你需要先了解…

关于此文章…

一. 帖子

懒得写,贴个源码。
爬不了的话,传入你的cookie

import requests  # 网络请求
import random  # 与time控制网络请求频率
import time  # 与random控制网络请求频率
import json  # 响应的json数据分析
from tqdm import tqdm  # 进度条


# 由此函数完成 请求-响应解析 的过程
# 接收评论json文件的url,解析json文件并返回评论信息字典(max,total_number,max_id,max_id_type,commentlist[])
def getCommentTnfo(commenturl):
    # 请求评论json文件
    # print(commenturl)
    headers = {
        "cookie": "",
        'user-agent': 'Mozilla/5.0 (Linux; Android 6.0; Nexus 5 Build/MRA58N) AppleWebKit/537.36 (KHTML, like Gecko) Chrome/116.0.0.0 Mobile Safari/537.36 Edg/116.0.1938.76'
    }
    response = requests.get(commenturl, headers=headers)

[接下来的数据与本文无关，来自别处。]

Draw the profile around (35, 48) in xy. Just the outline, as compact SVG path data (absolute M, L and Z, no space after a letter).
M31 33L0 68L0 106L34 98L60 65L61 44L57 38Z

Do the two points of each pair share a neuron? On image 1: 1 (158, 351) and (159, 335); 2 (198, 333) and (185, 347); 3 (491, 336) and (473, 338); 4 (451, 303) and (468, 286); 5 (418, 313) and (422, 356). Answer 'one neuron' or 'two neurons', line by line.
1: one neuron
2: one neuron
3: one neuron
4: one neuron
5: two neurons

    # 解析json文件内容:max_id,max_id_type,commentlist[]
    # max,total_number是第一次请求要获取的信息
    dic = {
        'max': 0,
        'total_number': 0,
        'max_id': 0,
        'max_id_type': 0,
        'comment_list': []
    }
    comment_json = json.loads(response.text)
    if (comment_json["ok"] == 1):
        data = comment_json["data"]
        dic["max"] = data["max"]
        dic["total_number"] = data["total_number"]
        dic["max_id"] = data["max_id"]
        dic["max_id_type"] = data["max_id_type"]
        list = data["data"]
        for li in list:
            user = li["user"]
            name = user["screen_name"]
            gender = user["gender"]
            source = li["source"]
            text = li["text"]
            # print(name + "(" + gender + "|" + source + ")" + ":" + text)
            dic["comment_list"].append(name + "(" + gender + "|" + source + ")" + ":" + text)

        return dic
    # 如果不写else,那么python默认函数返回None
    else:
        return dic

# 此函数调用getCommentList函数,输入不同的max_id
# 输入文章url,返回评论信息
def getcomments():
    blog = input("请输入帖子的url:")
    id = blog.split('/')[-1]
    mid = blog.split('/')[-1]
    max_id_type = 0
    comment_list = []

    print("正在分析中...")
    comment_url = "https://m.weibo.cn/comments/hotflow?id=" + id + "&mid=" + mid + "&max_id_type=" + str(max_id_type)
    dic = getCommentTnfo(comment_url)
    # max,total_number第一次请求时赋值,分析有多少页和多少评论
    max = dic["max"]
    total_number = dic["total_number"]
    max_id = dic["max_id"]
    max_id_type = dic["max_id_type"]
    comment_list = comment_list + dic["comment_list"]
    print("查询到" + str(max) + "页内容,共计" + str(total_number) + "条评论")

    print("正在爬取中...")
    for i in tqdm(range(max-1)):
    # for i in range(max - 1):
        time.sleep(random.uniform(1.0, 3.0))
        comment_url = "https://m.weibo.cn/comments/hotflow?id=" + id + "&mid=" + mid + "&max_id=" + str(max_id) + "&max_id_type=" + str(max_id_type)
        if(dic["max_id"]!=0):
            dic = getCommentTnfo(comment_url)
            max_id = dic["max_id"]
            max_id_type = dic["max_id_type"]
            comment_list = comment_list + dic["comment_list"]

    # 是否预览
    preview = input("共" + str(len(comment_list)) + "条记录,预览(y/n):")
    if (preview == "y" or preview == "Y"):
        for comment in comment_list:
            print(comment)

    # 是否保存
    save = input("共" + str(len(comment_list)) + "条记录,保存(y/n):")
    if (save == "y" or save == "Y"):
        print("正在写入中...")
        with open("comment.txt", "w", encoding="utf-8") as f:
            for comment in tqdm(comment_list):
                f.writelines(comment + "\n")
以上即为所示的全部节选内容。